Posto che spesso e volentieri, come ormai i lettori più affezionati sanno bene, la Cassazione (assolutamente in modo legittimo, atteso che il nostro ordinamento non concepisce il precedente vincolante, proprio invece dei sistemi di common law) emette sentenze in direzione totalmente opposta, quest’oggi si intende accendere i riflettori su una recente pronuncia, di tutt’altro avviso.

Invero, gli Ermellini hanno cristallizzato il principio secondo il quale gli insulti al datore di lavoro rappresentano un reato, con la conseguente possibilità da parte della persona offesa di richiedere ed ottenere anche il risarcimento del danno, persino qualora siano pronunciati senza la vera intenzione di diffamare.

Nella caso questa volta in esame, l’impiegata di una residenza sanitaria – nell’ambito di una riunione – aveva definito i propri superiori dei “banditi”, alludendo implicitamente al fatto che non agissero in modo onesto e corretto. Ebbene, a parere della Suprema Corte tale affermazione integra senza dubbio alcuno la diffamazione, delitto che si consuma anche se si utilizza una parola a sproposito, magari non intendendo conferirgli il significato letterale che le appartiene.

In buona sostanza, è stato ritenuto sufficiente il “dolo eventuale”, ossia l’utilizzo di espressioni che, a prescindere dall’intenzione specifica di offendere la reputazione altrui e dalla conoscenza del significato specifico delle parole dette, possano essere interpretate come offensive da chi le ascolta.
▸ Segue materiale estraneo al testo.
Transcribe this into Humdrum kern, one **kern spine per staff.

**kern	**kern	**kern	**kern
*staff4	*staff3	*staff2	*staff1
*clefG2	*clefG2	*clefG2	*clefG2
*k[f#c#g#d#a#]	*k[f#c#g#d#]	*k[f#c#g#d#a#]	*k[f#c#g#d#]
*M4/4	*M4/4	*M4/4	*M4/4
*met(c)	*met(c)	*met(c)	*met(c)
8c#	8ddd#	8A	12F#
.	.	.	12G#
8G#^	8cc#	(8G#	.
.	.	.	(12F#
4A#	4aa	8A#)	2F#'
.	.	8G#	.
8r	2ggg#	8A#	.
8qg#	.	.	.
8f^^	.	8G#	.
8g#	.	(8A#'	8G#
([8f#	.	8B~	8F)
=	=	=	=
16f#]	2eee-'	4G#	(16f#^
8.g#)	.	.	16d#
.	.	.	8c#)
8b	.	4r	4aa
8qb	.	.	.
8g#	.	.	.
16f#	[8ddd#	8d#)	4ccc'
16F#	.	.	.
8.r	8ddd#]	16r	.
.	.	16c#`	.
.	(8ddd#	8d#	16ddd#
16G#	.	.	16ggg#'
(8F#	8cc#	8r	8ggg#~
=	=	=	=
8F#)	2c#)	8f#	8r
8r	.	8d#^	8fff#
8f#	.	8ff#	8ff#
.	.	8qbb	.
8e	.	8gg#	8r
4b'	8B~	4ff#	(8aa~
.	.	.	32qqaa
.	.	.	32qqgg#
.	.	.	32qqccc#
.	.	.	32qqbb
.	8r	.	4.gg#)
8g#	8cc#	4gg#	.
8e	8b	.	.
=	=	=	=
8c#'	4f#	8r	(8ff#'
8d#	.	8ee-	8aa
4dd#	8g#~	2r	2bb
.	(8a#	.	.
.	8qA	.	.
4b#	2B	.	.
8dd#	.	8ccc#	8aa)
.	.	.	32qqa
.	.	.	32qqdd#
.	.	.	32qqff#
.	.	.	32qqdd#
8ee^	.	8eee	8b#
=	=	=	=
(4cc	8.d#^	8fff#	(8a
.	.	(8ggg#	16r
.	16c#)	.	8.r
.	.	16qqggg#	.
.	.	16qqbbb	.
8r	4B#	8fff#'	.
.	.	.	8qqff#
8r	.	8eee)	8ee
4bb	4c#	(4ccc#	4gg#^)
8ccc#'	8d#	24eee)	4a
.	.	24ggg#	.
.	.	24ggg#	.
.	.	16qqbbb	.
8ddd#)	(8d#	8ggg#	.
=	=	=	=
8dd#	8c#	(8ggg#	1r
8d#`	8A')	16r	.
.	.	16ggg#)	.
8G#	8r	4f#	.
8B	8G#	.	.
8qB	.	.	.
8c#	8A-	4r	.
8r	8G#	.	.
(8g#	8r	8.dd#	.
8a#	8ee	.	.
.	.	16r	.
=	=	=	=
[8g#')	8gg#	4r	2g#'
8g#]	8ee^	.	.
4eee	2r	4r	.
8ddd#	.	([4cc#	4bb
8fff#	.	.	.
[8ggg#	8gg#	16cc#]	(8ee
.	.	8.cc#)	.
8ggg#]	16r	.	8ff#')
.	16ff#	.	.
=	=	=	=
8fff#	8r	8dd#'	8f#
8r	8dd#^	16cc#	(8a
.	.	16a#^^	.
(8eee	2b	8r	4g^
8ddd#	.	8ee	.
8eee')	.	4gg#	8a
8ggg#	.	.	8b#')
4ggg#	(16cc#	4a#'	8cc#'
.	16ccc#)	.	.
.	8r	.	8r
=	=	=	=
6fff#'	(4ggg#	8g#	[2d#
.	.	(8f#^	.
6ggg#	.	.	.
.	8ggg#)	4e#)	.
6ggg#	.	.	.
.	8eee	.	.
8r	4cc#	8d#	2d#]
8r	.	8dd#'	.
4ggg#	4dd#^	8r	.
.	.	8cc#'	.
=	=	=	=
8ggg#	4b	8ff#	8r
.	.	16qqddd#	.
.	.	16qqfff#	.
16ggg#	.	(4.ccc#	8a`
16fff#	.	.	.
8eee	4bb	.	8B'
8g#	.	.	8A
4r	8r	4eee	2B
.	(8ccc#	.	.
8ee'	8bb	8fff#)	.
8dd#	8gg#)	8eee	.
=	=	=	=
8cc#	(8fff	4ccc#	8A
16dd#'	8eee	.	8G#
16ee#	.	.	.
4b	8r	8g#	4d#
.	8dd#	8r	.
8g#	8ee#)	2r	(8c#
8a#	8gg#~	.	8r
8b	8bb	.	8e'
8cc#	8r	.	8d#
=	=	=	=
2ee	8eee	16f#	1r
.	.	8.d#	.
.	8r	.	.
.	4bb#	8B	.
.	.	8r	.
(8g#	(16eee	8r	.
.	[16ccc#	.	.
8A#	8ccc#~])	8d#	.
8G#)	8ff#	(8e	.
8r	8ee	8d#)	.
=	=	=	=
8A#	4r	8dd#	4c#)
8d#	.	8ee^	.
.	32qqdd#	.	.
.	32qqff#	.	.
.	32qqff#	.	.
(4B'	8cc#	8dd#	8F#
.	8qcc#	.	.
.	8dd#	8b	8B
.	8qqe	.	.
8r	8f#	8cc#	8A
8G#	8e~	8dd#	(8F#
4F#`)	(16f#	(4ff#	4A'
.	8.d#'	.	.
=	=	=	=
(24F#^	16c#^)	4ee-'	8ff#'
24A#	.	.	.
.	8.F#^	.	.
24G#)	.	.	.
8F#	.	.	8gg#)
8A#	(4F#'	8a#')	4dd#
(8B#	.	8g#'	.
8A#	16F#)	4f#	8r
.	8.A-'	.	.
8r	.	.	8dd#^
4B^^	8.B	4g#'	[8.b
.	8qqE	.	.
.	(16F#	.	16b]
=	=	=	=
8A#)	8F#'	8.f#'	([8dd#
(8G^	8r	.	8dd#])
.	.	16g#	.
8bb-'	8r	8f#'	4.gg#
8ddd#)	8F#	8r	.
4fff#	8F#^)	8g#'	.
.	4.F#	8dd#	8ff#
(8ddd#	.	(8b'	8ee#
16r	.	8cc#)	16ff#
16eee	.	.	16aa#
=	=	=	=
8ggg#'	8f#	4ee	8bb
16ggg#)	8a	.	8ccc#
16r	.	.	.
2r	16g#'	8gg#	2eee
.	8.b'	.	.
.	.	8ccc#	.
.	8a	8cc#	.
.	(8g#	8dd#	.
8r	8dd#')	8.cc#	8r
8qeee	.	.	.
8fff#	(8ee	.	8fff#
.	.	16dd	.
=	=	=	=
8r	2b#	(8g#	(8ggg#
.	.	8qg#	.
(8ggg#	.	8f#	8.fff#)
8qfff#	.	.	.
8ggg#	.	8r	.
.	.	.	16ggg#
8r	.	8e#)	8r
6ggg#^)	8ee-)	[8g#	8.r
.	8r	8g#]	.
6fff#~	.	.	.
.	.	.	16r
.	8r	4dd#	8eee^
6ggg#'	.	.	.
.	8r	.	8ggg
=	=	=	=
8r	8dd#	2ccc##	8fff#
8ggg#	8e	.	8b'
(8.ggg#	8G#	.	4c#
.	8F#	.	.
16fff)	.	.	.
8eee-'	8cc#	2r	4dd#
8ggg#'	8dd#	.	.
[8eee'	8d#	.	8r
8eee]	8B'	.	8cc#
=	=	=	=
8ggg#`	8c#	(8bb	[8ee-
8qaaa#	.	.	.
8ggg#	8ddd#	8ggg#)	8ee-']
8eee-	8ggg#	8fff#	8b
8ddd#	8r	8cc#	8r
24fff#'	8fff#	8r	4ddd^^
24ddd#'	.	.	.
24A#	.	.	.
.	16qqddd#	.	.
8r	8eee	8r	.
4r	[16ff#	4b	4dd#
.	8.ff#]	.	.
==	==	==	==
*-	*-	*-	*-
Beh, senza voler alimentare inutili polemiche, è ovvio che susciti qualche perplessità questa marcata differenziazione tra la prima e la seconda situazione prospettata, atteso che determinate critiche pubblicate sui social network certamente possono dimostrarsi molto più lesive dell’immagine di una società, rispetto a due parole (di sicuro inopportune) dette nel corso di una riunione a porte chiuse.